**SUPPLIED RECORDS**:

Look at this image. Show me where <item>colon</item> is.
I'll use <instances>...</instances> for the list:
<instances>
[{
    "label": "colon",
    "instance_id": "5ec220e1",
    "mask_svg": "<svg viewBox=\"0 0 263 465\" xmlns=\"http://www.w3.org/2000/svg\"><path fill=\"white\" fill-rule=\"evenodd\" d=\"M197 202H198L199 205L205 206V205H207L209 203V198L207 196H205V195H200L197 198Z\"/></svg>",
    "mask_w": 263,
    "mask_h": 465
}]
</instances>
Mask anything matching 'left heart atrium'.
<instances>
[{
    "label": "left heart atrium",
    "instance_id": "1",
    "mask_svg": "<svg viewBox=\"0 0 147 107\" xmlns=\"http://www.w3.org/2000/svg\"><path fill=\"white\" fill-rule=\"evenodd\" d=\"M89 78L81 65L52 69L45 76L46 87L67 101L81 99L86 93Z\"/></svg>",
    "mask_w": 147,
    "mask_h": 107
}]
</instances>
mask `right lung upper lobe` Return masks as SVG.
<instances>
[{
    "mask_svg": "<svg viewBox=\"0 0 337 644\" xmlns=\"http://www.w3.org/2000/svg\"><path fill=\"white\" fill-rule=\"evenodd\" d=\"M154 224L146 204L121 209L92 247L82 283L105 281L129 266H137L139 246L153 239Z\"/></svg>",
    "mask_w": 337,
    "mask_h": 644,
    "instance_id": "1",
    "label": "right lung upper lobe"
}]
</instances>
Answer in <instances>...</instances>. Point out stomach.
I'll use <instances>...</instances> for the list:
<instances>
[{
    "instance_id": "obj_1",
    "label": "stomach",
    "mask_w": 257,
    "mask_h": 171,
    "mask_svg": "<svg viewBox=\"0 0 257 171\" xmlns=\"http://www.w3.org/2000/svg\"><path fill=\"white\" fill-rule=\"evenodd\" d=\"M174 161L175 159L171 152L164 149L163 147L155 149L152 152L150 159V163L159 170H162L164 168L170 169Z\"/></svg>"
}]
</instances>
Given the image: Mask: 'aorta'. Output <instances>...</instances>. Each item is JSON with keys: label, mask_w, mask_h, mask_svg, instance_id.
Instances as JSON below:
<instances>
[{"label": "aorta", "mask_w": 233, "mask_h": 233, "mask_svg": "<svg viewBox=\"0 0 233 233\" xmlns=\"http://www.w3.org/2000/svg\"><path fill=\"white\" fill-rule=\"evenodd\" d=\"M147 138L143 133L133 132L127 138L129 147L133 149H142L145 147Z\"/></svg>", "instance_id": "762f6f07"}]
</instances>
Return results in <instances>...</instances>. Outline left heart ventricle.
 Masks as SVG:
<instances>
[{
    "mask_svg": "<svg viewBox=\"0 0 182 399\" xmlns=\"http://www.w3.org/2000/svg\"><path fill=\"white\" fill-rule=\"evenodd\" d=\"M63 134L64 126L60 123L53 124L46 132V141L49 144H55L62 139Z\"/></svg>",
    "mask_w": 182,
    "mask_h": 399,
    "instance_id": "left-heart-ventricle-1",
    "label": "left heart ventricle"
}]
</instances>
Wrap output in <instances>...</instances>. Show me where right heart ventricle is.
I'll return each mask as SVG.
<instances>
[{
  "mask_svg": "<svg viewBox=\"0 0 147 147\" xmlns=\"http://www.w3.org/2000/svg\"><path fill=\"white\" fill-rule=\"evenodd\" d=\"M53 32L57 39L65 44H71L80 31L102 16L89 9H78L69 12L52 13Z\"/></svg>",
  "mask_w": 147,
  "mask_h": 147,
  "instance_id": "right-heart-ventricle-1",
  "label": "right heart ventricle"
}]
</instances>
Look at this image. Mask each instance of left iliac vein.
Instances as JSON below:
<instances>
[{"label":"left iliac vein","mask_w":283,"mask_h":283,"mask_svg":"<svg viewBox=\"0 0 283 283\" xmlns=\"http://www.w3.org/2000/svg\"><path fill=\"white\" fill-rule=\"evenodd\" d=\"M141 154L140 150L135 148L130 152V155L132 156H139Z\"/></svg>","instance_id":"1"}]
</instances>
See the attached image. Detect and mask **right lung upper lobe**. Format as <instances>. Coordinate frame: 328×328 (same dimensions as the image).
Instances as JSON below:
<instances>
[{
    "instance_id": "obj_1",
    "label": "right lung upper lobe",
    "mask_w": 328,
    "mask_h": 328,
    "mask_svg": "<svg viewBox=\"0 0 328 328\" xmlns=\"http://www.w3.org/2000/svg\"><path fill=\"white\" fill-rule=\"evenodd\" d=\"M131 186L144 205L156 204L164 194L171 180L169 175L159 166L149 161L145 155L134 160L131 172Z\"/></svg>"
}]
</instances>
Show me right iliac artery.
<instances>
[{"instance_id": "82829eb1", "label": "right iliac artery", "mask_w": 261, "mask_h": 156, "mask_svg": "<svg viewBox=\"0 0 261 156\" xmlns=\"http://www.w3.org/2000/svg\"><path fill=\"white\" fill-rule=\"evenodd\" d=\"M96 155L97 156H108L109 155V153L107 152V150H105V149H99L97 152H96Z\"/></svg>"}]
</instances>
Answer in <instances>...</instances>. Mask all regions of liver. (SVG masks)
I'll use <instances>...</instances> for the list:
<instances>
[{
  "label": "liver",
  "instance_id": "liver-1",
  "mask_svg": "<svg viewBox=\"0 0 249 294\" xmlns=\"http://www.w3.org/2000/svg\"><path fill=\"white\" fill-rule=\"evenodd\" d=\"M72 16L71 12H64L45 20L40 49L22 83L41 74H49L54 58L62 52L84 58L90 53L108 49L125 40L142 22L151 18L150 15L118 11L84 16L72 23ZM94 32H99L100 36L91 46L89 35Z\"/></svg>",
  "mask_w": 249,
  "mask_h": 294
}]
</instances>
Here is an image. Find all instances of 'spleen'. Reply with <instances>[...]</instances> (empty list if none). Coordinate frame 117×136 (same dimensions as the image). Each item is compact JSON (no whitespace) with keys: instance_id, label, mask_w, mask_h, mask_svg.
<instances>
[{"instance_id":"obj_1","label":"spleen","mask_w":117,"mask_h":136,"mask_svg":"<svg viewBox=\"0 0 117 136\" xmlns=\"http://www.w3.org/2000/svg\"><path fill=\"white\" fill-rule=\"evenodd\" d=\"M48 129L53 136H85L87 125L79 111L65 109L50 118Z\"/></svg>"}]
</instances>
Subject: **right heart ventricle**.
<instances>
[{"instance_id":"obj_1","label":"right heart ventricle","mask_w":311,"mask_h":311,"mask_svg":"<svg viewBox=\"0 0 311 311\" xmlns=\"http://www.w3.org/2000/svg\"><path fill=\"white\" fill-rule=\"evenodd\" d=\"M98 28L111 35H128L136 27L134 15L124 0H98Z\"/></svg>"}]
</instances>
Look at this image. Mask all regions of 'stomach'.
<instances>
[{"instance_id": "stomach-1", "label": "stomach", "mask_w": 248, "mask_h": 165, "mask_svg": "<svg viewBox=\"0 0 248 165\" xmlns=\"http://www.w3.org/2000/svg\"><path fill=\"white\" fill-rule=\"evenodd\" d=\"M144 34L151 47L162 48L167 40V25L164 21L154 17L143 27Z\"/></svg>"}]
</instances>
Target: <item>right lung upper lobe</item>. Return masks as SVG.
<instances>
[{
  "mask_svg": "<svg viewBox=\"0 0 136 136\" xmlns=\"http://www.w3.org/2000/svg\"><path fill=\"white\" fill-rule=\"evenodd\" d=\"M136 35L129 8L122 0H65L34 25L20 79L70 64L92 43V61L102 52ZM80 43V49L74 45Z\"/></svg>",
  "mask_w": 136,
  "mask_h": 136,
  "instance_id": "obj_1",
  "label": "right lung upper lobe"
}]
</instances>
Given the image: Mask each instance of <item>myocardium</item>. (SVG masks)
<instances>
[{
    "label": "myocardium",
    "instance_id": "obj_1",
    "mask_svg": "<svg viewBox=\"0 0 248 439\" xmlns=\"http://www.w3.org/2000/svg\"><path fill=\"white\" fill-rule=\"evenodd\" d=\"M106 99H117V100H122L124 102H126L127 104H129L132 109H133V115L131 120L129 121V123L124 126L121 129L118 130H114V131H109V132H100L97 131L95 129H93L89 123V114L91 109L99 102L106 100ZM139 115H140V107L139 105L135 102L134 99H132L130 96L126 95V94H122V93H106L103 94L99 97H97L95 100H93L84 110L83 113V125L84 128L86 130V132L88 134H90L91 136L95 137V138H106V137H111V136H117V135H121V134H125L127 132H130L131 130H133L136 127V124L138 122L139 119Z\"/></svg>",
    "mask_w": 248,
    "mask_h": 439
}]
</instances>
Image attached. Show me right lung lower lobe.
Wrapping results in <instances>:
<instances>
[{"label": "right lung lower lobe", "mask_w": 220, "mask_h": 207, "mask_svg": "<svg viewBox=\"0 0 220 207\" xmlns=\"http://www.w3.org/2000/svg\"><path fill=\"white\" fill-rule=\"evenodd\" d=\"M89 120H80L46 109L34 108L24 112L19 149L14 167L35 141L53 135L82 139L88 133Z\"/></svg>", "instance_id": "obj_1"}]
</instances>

**WRITTEN EXERCISE**:
Count the lines in the listing above that contain the string "atrium". Give only the number.

**ANSWER FOR THE TASK**:
2